Individual compliance with security protocols is one of the most important pieces in an organization’s overall security strategy. Employees with access to sensitive data must protect institutional and personal information. All Amherst College employees must understand and abide by security guidelines.

  1. Sensitive data should be used only when absolutely necessary (never for convenience).
  2. Sensitive data should be used, moved, and stored only in secure and/or encrypted environments (never via unencrypted email, ftp, or http downloads, etc.; never over unencrypted wireless networks; never stored in unrestricted, unsecured or unencrypted media).
  3. Sensitive data should be handled with due care (e.g. use of patterns to generate PINs, such as the reverse of a social security number, rather than randomly generated PINs, is not acceptable).
  4. Sensitive data should be accessible only to users who absolutely need it.
  5. Computers logged in to secure databases and other secure repositories of sensitive data should never be left unattended (log out before stepping away from your computer).
  6. Amherst College passwords should never be easy to guess (such as any word in a dictionary), shared, or written down. If exposed, they should be changed immediately. Amherst College usernames and passwords should not be used for any non-Amherst College accounts.
  7. Employees must keep their operating system, applications, and antivirus software current. If a computer does become infected with a virus, spyware, adware, etc. the IT helpdesk must be notified immediately.

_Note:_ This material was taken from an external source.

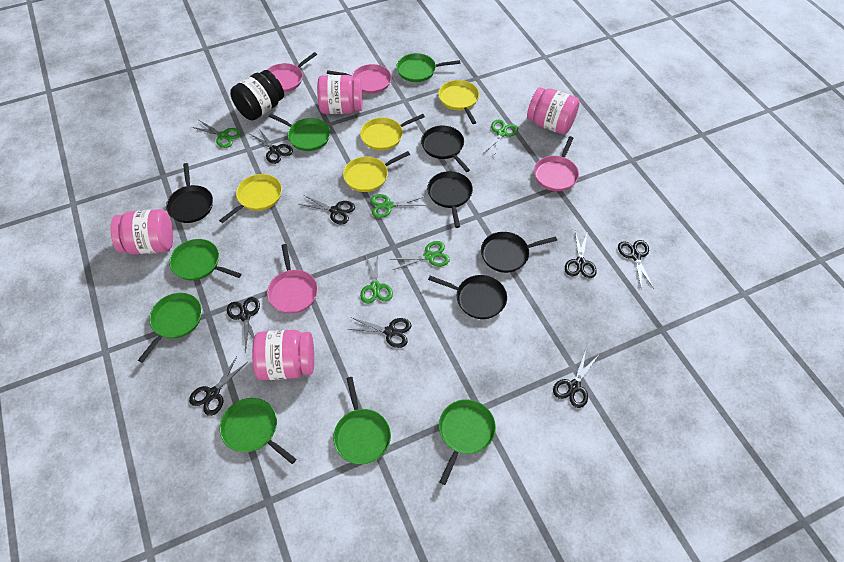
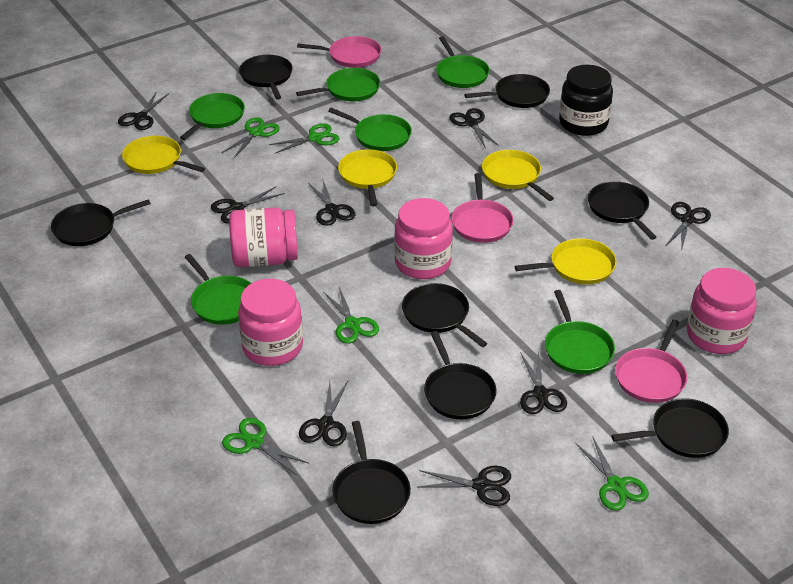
black pan: 5 -> 8
green pan: 7 -> 6
pink pan: 4 -> 3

An employee must consult with IT staff before installing software.
  8. An employee should never log into the College network or access encrypted files and then allow another person to use that computer.
  9. Only IT staff will assign, re-assign, or loan College computer hardware and network access to employees.
  10. The College should maintain an active security plan that is regularly updated.
  11. If an employee of the College believes that a breach of sensitive data may have occurred, he/she should follow the Security Breach Action Plan.
General Guidelines
  • Do not send or access sensitive institutional data through any unencrypted channel, such as email, ftp, telnet, unencrypted web forms, or other plaintext services.
  • Report all suspected security breaches immediately to designated Security Officer.
  • Never leave an unattended computer logged into a repository of sensitive data.
  • Do not leave your laptop or handheld unattended where it can be accessed by others.
  • Do not loan your laptop to others.
  • Do not allow others to access removable storage devices, e.g. flash drives or CDs, with sensitive data.
  • Don’t leave devices visible in vehicles (or in extremely hot or cold conditions).
  • Wireless Security
    • Using Public Networks:
      • When using a computer in public spaces disable your wireless connection whenever Internet access is not necessary.
      • When working over a wireless network use Amherst Firewall VPN to access network drives.
    • Home Networks:
      • Use WPA (Wi-fi Protected Access) Encryption if possible–stronger than WEP
      • On older equipment, enable WEP (Wired Equivalent Policy)—weak but better than nothing.

Protecting and Managing Passwords and Accounts

  • Use strong passwords (min 6 characters alpha numeric) or pass phrases (Sentence of mixed letters and numbers - easy to remember).
  • Change passwords every 90 days.
  • Do not share, write down or store passwords in any unencrypted form. This includes not allowing web sites or browsers to store your passwords.
  • Use a BIOS password on a laptop computer.
  • Do not use your Amherst username or password for non-Amherst accounts.
  • Do not use your Amherst e-mail address for personal business. (We recommend that everyone have an alternate email account. Free accounts can easily be established with Yahoo, Gmail, etc.)

Data Encryption

Unencrypted institutional data should not be stored on local hard drives, removable drives, unsecured servers or home computers.

Protect Against Malicious Programs and Hackers

  • Keep virus software enabled and definitions up to date.
  • Maintain current operating system patches and updates.
  • Install application patches when instructed to do so by IT.
  • Do not install any file sharing software on your Amherst device without prior approval from IT.
  • On Windows computers use Windows XP Personal Firewall.
  • If a computer becomes infected or compromised with spyware clean it and report the incident to IT.
  • Back up data on a regular basis.